But I am wondering why there is no input-port for the new data? Did I get something wrong? Where can I bring in the new data on which I would like to apply the model on?
Similar Nodes like the “Random Forest Predictor” do have 2 Input-Ports, one for the model, one for the new data. So whys the difference here, how it is supposed to be applied?
Not my area of expertise, but the SARIMA Predictor uses the model created by the Learner and projects it forward the selected number of periods. This works differently than a numeric model.
thank you for your answers and your hints. Unfortunately I still have no clue how to solve this problem.
This is a screenshot of my created Workflow with the model which is working fine:
Since I want to apply it on new data, i stored/worte it into my personal folders with the Model writer.
Then I created a new workflow and read the model into it:
As you can see, there is no possibility to apply new data to the created model.
There is something I’m getting wrong since there is no Input-Port for new data in the SARIMA-Predictor. Here s a screenshot of Corey Weisingers Workflow. As you can see, there is no input port for additional data, only for the model:
The way I understand time series and SARIMA is that it picks up on the patterns / seasonality of your training data and then allows you to forecast x periods into the future.

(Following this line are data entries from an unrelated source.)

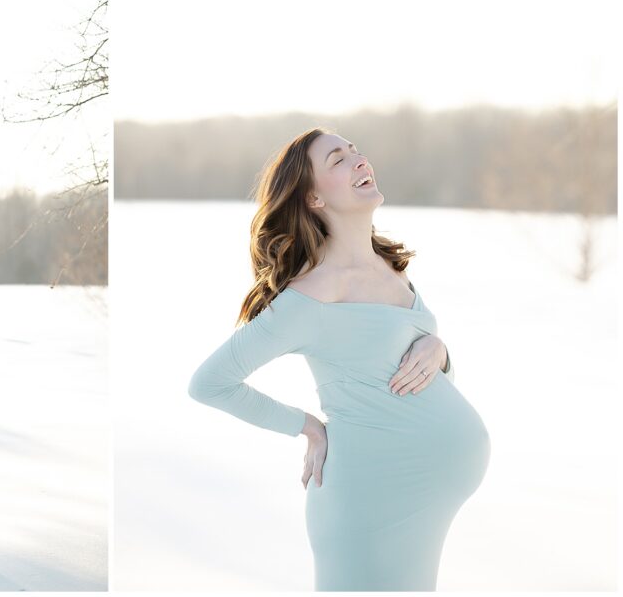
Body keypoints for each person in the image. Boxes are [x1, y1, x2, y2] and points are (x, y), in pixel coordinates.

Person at [188, 128, 490, 591]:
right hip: (369, 504)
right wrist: (307, 426)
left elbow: (417, 376)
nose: (359, 160)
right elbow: (210, 383)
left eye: (355, 151)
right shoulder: (312, 294)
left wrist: (440, 351)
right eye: (338, 159)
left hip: (423, 503)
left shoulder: (391, 266)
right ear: (313, 198)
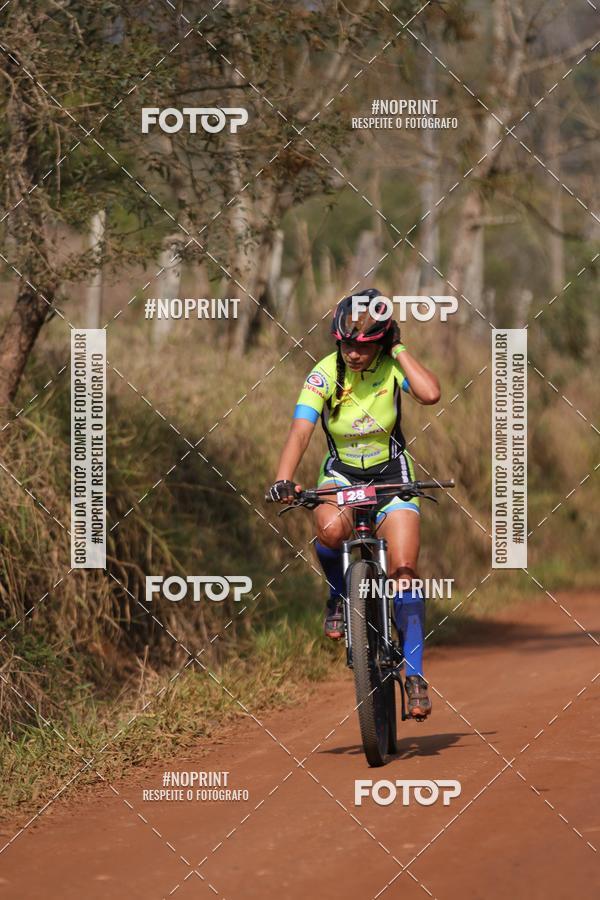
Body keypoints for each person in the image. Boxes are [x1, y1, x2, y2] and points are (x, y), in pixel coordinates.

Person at [268, 288, 441, 719]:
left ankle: (415, 675)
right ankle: (338, 596)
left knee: (404, 573)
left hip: (390, 474)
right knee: (328, 529)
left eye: (363, 346)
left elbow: (431, 394)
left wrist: (398, 348)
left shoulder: (390, 367)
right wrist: (284, 479)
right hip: (342, 473)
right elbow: (301, 430)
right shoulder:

So in comparison to decision trees you are not really applying a model to unseen data…
If you wanted to test how well SARIMA works / want to optimize parameters you may go ahead and train a model only on a portion of your data, then forecast until the end of your available data to then compare. Once happy we with the outcome you then train on all data available and then forecast for the “unknown” future.
I already thought about creating a model with the new data as Plan B. I had the same idea, but just was curious about how it was supposed to be solved in an “professional” way.
Maybe this is already the way it is supposed to be, like you have written, “not applying a model to unseen data in SARIMA”.
And - crossvalidation is included in the model of course.
I wrote the script behind the SARIMA (Labs) nodes. SARIMA models are more of the type of Auto-regressive models. It learns from a regression data, computes the coefficients, and the final equation is use to create “Forecasts”.
As part of the feedback that we (Me & @Corey) got from some of the industry experts was to apply the coefficients on a new set of data, however, this method is least preferred, considering the fact that the dynamics of new data are highly likely to be not the same as of the data for which the coefficients were computed.
As it is mentioned above, the only workaround is to train a new model with the new data. Please feel free to provide your ideas on improving the nodes from the new time series extension, by posting on the forum and we will incorporate it in the future releases.
Hi @aliasghar_marvi,
wow I’m so excited and honored again to get feedback and help from the experts/architects of the knime-nodes.
Thank you very much for your explanation. I already went on with the “workaround” (which in fact isn’t one) and results are good (and way better than the solution/results we had before). I was just curious about how it is supposed to be solved but I’m happy now since I know that this “workaround” is the right way.
I’m really excited about KNIME and the support one can get in this forum, thank you very much <3.
Of course I’ll try the new time series extension nodes.